Evan Christopher Finnegan (born 5 August 1995) is an Irish former footballer who played as an attacking full−back. He has also represented the Ireland at various youth levels.

==Playing career==
===Youth===
Mainly playing as a full back, Finnegan played for both Cherry Orchard and Home Farm in his native Dublin. He was on the FAI's Emerging Talent Programme and has represented his country at various youth levels.

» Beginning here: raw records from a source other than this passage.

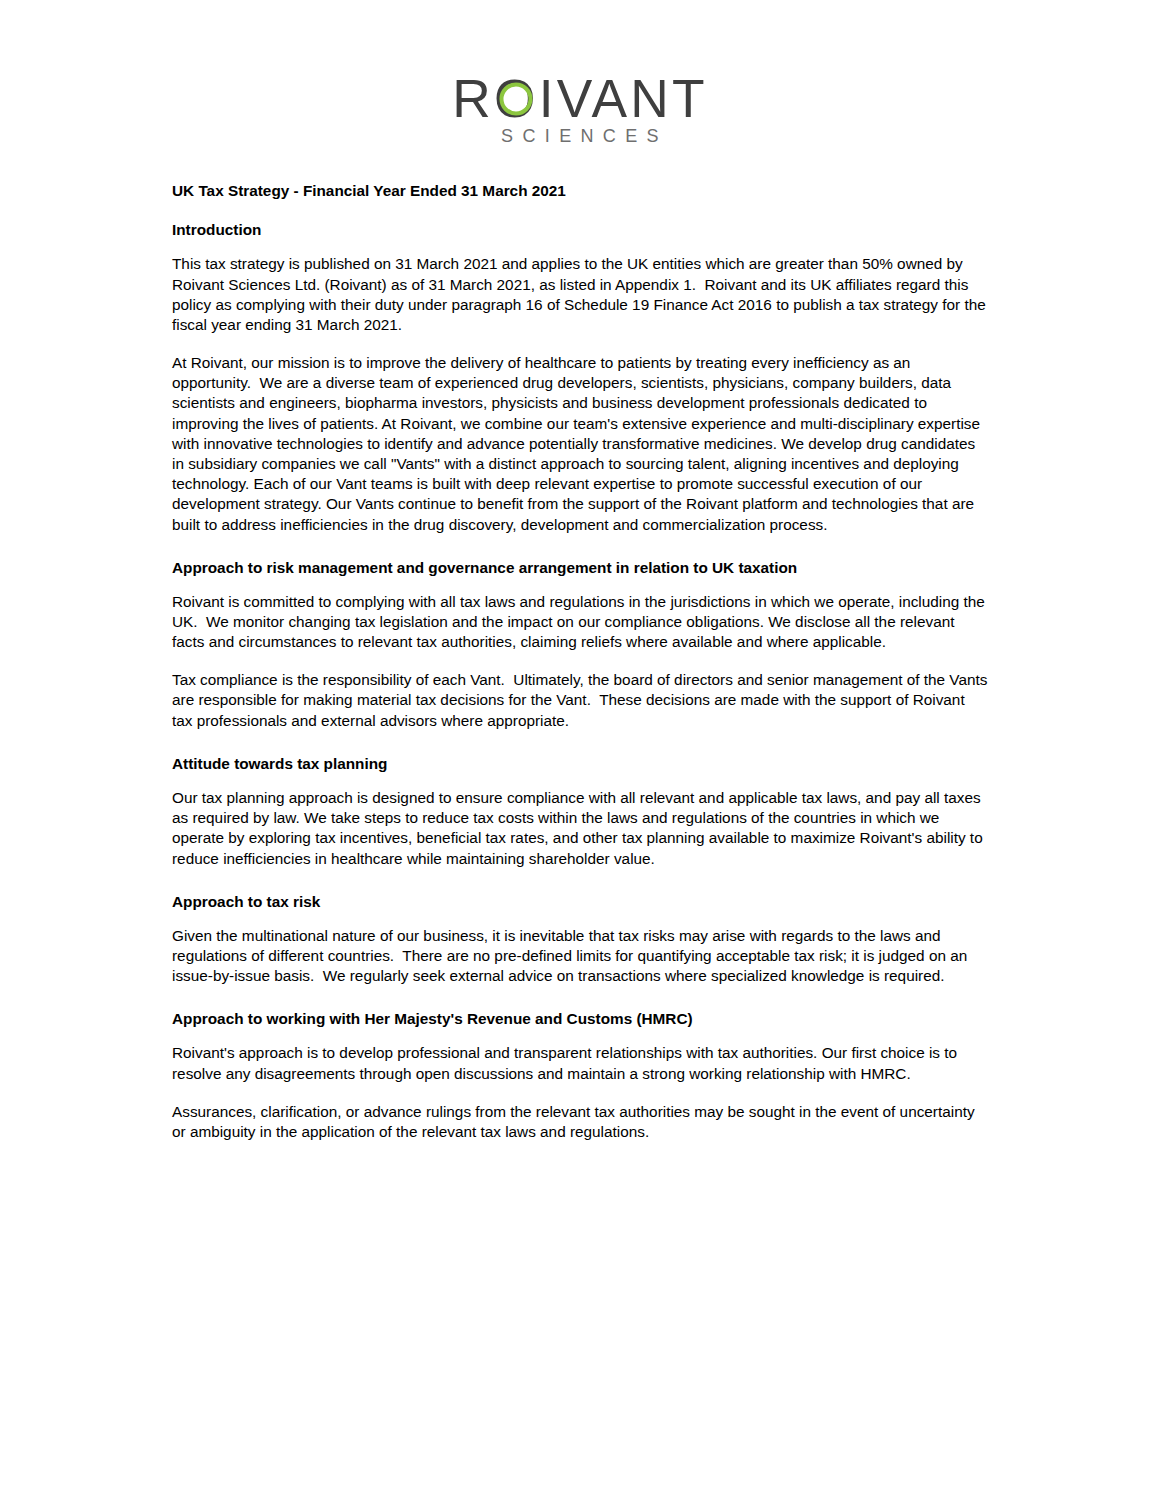ROIVANT
SCIENCES
UK Tax Strategy - Financial Year Ended 31 March 2021
Introduction
This tax strategy is published on 31 March 2021 and applies to the UK entities which are greater than 50% owned by Roivant Sciences Ltd. (Roivant) as of 31 March 2021, as listed in Appendix 1. Roivant and its UK affiliates regard this policy as complying with their duty under paragraph 16 of Schedule 19 Finance Act 2016 to publish a tax strategy for the fiscal year ending 31 March 2021.
At Roivant, our mission is to improve the delivery of healthcare to patients by treating every inefficiency as an opportunity. We are a diverse team of experienced drug developers, scientists, physicians, company builders, data scientists and engineers, biopharma investors, physicists and business development professionals dedicated to improving the lives of patients. At Roivant, we combine our team's extensive experience and multi-disciplinary expertise with innovative technologies to identify and advance potentially transformative medicines. We develop drug candidates in subsidiary companies we call "Vants" with a distinct approach to sourcing talent, aligning incentives and deploying technology. Each of our Vant teams is built with deep relevant expertise to promote successful execution of our development strategy. Our Vants continue to benefit from the support of the Roivant platform and technologies that are built to address inefficiencies in the drug discovery, development and commercialization process.
Approach to risk management and governance arrangement in relation to UK taxation
Roivant is committed to complying with all tax laws and regulations in the jurisdictions in which we operate, including the UK. We monitor changing tax legislation and the impact on our compliance obligations. We disclose all the relevant facts and circumstances to relevant tax authorities, claiming reliefs where available and where applicable.
Tax compliance is the responsibility of each Vant. Ultimately, the board of directors and senior management of the Vants are responsible for making material tax decisions for the Vant. These decisions are made with the support of Roivant tax professionals and external advisors where appropriate.
Attitude towards tax planning
Our tax planning approach is designed to ensure compliance with all relevant and applicable tax laws, and pay all taxes as required by law. We take steps to reduce tax costs within the laws and regulations of the countries in which we operate by exploring tax incentives, beneficial tax rates, and other tax planning available to maximize Roivant's ability to reduce inefficiencies in healthcare while maintaining shareholder value.
Approach to tax risk
Given the multinational nature of our business, it is inevitable that tax risks may arise with regards to the laws and regulations of different countries. There are no pre-defined limits for quantifying acceptable tax risk; it is judged on an issue-by-issue basis. We regularly seek external advice on transactions where specialized knowledge is required.
Approach to working with Her Majesty's Revenue and Customs (HMRC)
Roivant's approach is to develop professional and transparent relationships with tax authorities. Our first choice is to resolve any disagreements through open discussions and maintain a strong working relationship with HMRC.
Assurances, clarification, or advance rulings from the relevant tax authorities may be sought in the event of uncertainty or ambiguity in the application of the relevant tax laws and regulations.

After trials with Manchester City, Blackburn and Portsmouth he joined Doncaster Centre of Excellence in June 2011.

===Doncaster Rovers===
Finnegan was part of the Youth Alliance Cup winning Rovers team in 2012 who won 4–0 over Exeter City at Exeter. He made his full debut in a 1–1 draw with Crewe Alexandra.

===Cabinteely FC===
Finnegan signed for newest LOI Side Cabinteely FC in February 2015.

===College===
Played collegiately for Monroe College in New York City from 2015 to 2016 and Keiser University in West Palm Beach, Florida from 2017 to 2019. While at Keiser, Finnegan was a two-time All-Conference selection and NAIA Honorable Mention All-American as a Senior.

==International career==
===Republic of Ireland===
Finnegan earned his first international cap on 15 September 2011 when he played for the Republic of Ireland U17s in a friendly against Serbia in Wexford. On 13 and 15 November 2012, he represented his country at the under 18 level in two friendly games against Switzerland in Monthey. He made his debut for the Republic of Ireland U19 squad in a 0–1 defeat to Norway at the Carlisle Grounds, Bray on 13 August 2013.

==Coaching career==

National Coaches of the Year winner for the 2021 season with Keiser University, helping win the programs first ever men's soccer national championship in school history.